**Written request**
The entire listing is to be repeated verbatim.

**Data provided**
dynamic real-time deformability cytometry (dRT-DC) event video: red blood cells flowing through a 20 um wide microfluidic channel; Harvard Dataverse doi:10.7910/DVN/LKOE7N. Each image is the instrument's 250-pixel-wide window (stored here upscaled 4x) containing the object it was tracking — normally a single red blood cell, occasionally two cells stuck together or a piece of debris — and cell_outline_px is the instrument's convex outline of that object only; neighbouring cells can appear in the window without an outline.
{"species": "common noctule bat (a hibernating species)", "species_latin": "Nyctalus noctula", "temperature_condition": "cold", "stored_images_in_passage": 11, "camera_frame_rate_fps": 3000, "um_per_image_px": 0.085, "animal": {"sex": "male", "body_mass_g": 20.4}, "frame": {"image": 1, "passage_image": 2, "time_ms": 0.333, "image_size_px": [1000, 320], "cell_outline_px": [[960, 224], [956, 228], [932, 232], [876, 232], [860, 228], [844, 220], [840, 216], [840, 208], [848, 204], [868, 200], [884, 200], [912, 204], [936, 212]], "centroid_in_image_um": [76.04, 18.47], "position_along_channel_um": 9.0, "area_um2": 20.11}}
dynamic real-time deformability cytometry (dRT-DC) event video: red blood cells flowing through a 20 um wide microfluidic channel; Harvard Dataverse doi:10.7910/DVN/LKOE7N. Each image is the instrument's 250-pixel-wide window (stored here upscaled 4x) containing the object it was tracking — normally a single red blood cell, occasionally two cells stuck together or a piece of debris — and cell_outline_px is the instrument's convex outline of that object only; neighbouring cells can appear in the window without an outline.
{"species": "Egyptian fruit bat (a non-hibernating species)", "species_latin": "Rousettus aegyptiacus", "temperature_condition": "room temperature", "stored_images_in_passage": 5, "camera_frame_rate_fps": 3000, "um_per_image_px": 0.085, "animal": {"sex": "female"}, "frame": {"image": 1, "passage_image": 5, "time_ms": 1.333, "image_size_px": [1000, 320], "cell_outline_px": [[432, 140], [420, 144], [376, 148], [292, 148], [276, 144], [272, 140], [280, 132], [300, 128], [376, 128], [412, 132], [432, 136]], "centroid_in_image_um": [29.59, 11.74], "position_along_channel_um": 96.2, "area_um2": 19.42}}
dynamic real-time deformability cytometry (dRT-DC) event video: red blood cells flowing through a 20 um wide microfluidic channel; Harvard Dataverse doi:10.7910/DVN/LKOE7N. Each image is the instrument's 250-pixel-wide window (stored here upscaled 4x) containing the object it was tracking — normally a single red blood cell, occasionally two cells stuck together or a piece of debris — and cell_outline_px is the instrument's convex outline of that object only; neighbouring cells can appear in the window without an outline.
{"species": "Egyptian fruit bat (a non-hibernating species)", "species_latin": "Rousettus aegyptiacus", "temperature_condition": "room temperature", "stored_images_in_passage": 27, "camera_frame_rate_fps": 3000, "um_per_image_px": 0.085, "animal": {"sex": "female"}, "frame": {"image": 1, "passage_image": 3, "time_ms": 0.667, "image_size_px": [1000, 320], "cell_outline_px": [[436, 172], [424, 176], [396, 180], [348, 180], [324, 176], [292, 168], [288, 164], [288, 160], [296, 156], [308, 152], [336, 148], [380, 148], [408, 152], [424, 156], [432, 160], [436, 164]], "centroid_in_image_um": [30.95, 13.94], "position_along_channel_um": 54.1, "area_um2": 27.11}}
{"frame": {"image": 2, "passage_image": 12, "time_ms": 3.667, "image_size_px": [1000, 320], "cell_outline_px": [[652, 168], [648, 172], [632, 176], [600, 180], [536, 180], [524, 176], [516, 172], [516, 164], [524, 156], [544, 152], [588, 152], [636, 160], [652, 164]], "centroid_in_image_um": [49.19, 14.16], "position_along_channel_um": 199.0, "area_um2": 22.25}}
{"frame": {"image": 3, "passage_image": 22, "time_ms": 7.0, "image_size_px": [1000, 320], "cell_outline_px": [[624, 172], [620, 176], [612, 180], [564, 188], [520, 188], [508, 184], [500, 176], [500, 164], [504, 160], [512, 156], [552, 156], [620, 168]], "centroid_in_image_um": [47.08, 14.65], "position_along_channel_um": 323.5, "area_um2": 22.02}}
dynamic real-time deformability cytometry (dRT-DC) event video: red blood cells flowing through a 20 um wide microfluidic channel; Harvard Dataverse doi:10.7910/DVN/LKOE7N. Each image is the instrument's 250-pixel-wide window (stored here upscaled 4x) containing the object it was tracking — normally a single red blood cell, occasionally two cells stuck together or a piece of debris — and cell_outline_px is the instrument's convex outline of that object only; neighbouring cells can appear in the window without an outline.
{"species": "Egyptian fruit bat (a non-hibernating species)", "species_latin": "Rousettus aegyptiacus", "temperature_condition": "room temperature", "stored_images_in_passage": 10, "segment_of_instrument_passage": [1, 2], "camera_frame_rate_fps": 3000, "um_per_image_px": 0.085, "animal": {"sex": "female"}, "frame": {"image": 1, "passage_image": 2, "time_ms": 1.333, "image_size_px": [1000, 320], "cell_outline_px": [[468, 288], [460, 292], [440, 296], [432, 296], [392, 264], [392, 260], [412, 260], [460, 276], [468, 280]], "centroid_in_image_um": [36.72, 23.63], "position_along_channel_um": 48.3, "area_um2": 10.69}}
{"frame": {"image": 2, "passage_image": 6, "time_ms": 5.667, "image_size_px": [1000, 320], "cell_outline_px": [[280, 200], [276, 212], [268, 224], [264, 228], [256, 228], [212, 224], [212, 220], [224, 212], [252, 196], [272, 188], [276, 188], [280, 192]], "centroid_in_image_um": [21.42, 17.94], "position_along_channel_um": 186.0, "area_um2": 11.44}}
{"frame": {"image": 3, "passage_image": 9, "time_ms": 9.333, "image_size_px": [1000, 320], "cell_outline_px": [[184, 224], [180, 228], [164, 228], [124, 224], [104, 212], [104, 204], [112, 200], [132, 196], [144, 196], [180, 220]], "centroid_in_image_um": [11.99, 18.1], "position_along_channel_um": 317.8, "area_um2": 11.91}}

**Output of the task**
dynamic real-time deformability cytometry (dRT-DC) event video: red blood cells flowing through a 20 um wide microfluidic channel; Harvard Dataverse doi:10.7910/DVN/LKOE7N. Each image is the instrument's 250-pixel-wide window (stored here upscaled 4x) containing the object it was tracking — normally a single red blood cell, occasionally two cells stuck together or a piece of debris — and cell_outline_px is the instrument's convex outline of that object only; neighbouring cells can appear in the window without an outline.
{"species": "common noctule bat (a hibernating species)", "species_latin": "Nyctalus noctula", "temperature_condition": "cold", "stored_images_in_passage": 11, "camera_frame_rate_fps": 3000, "um_per_image_px": 0.085, "animal": {"sex": "male", "body_mass_g": 20.4}, "frame": {"image": 1, "passage_image": 2, "time_ms": 0.333, "image_size_px": [1000, 320], "cell_outline_px": [[960, 224], [956, 228], [932, 232], [876, 232], [860, 228], [844, 220], [840, 216], [840, 208], [848, 204], [868, 200], [884, 200], [912, 204], [936, 212]], "centroid_in_image_um": [76.04, 18.47], "position_along_channel_um": 9.0, "area_um2": 20.11}}
dynamic real-time deformability cytometry (dRT-DC) event video: red blood cells flowing through a 20 um wide microfluidic channel; Harvard Dataverse doi:10.7910/DVN/LKOE7N. Each image is the instrument's 250-pixel-wide window (stored here upscaled 4x) containing the object it was tracking — normally a single red blood cell, occasionally two cells stuck together or a piece of debris — and cell_outline_px is the instrument's convex outline of that object only; neighbouring cells can appear in the window without an outline.
{"species": "Egyptian fruit bat (a non-hibernating species)", "species_latin": "Rousettus aegyptiacus", "temperature_condition": "room temperature", "stored_images_in_passage": 5, "camera_frame_rate_fps": 3000, "um_per_image_px": 0.085, "animal": {"sex": "female"}, "frame": {"image": 1, "passage_image": 5, "time_ms": 1.333, "image_size_px": [1000, 320], "cell_outline_px": [[432, 140], [420, 144], [376, 148], [292, 148], [276, 144], [272, 140], [280, 132], [300, 128], [376, 128], [412, 132], [432, 136]], "centroid_in_image_um": [29.59, 11.74], "position_along_channel_um": 96.2, "area_um2": 19.42}}
dynamic real-time deformability cytometry (dRT-DC) event video: red blood cells flowing through a 20 um wide microfluidic channel; Harvard Dataverse doi:10.7910/DVN/LKOE7N. Each image is the instrument's 250-pixel-wide window (stored here upscaled 4x) containing the object it was tracking — normally a single red blood cell, occasionally two cells stuck together or a piece of debris — and cell_outline_px is the instrument's convex outline of that object only; neighbouring cells can appear in the window without an outline.
{"species": "Egyptian fruit bat (a non-hibernating species)", "species_latin": "Rousettus aegyptiacus", "temperature_condition": "room temperature", "stored_images_in_passage": 27, "camera_frame_rate_fps": 3000, "um_per_image_px": 0.085, "animal": {"sex": "female"}, "frame": {"image": 1, "passage_image": 3, "time_ms": 0.667, "image_size_px": [1000, 320], "cell_outline_px": [[436, 172], [424, 176], [396, 180], [348, 180], [324, 176], [292, 168], [288, 164], [288, 160], [296, 156], [308, 152], [336, 148], [380, 148], [408, 152], [424, 156], [432, 160], [436, 164]], "centroid_in_image_um": [30.95, 13.94], "position_along_channel_um": 54.1, "area_um2": 27.11}}
{"frame": {"image": 2, "passage_image": 12, "time_ms": 3.667, "image_size_px": [1000, 320], "cell_outline_px": [[652, 168], [648, 172], [632, 176], [600, 180], [536, 180], [524, 176], [516, 172], [516, 164], [524, 156], [544, 152], [588, 152], [636, 160], [652, 164]], "centroid_in_image_um": [49.19, 14.16], "position_along_channel_um": 199.0, "area_um2": 22.25}}
{"frame": {"image": 3, "passage_image": 22, "time_ms": 7.0, "image_size_px": [1000, 320], "cell_outline_px": [[624, 172], [620, 176], [612, 180], [564, 188], [520, 188], [508, 184], [500, 176], [500, 164], [504, 160], [512, 156], [552, 156], [620, 168]], "centroid_in_image_um": [47.08, 14.65], "position_along_channel_um": 323.5, "area_um2": 22.02}}
dynamic real-time deformability cytometry (dRT-DC) event video: red blood cells flowing through a 20 um wide microfluidic channel; Harvard Dataverse doi:10.7910/DVN/LKOE7N. Each image is the instrument's 250-pixel-wide window (stored here upscaled 4x) containing the object it was tracking — normally a single red blood cell, occasionally two cells stuck together or a piece of debris — and cell_outline_px is the instrument's convex outline of that object only; neighbouring cells can appear in the window without an outline.
{"species": "Egyptian fruit bat (a non-hibernating species)", "species_latin": "Rousettus aegyptiacus", "temperature_condition": "room temperature", "stored_images_in_passage": 10, "segment_of_instrument_passage": [1, 2], "camera_frame_rate_fps": 3000, "um_per_image_px": 0.085, "animal": {"sex": "female"}, "frame": {"image": 1, "passage_image": 2, "time_ms": 1.333, "image_size_px": [1000, 320], "cell_outline_px": [[468, 288], [460, 292], [440, 296], [432, 296], [392, 264], [392, 260], [412, 260], [460, 276], [468, 280]], "centroid_in_image_um": [36.72, 23.63], "position_along_channel_um": 48.3, "area_um2": 10.69}}
{"frame": {"image": 2, "passage_image": 6, "time_ms": 5.667, "image_size_px": [1000, 320], "cell_outline_px": [[280, 200], [276, 212], [268, 224], [264, 228], [256, 228], [212, 224], [212, 220], [224, 212], [252, 196], [272, 188], [276, 188], [280, 192]], "centroid_in_image_um": [21.42, 17.94], "position_along_channel_um": 186.0, "area_um2": 11.44}}
{"frame": {"image": 3, "passage_image": 9, "time_ms": 9.333, "image_size_px": [1000, 320], "cell_outline_px": [[184, 224], [180, 228], [164, 228], [124, 224], [104, 212], [104, 204], [112, 200], [132, 196], [144, 196], [180, 220]], "centroid_in_image_um": [11.99, 18.1], "position_along_channel_um": 317.8, "area_um2": 11.91}}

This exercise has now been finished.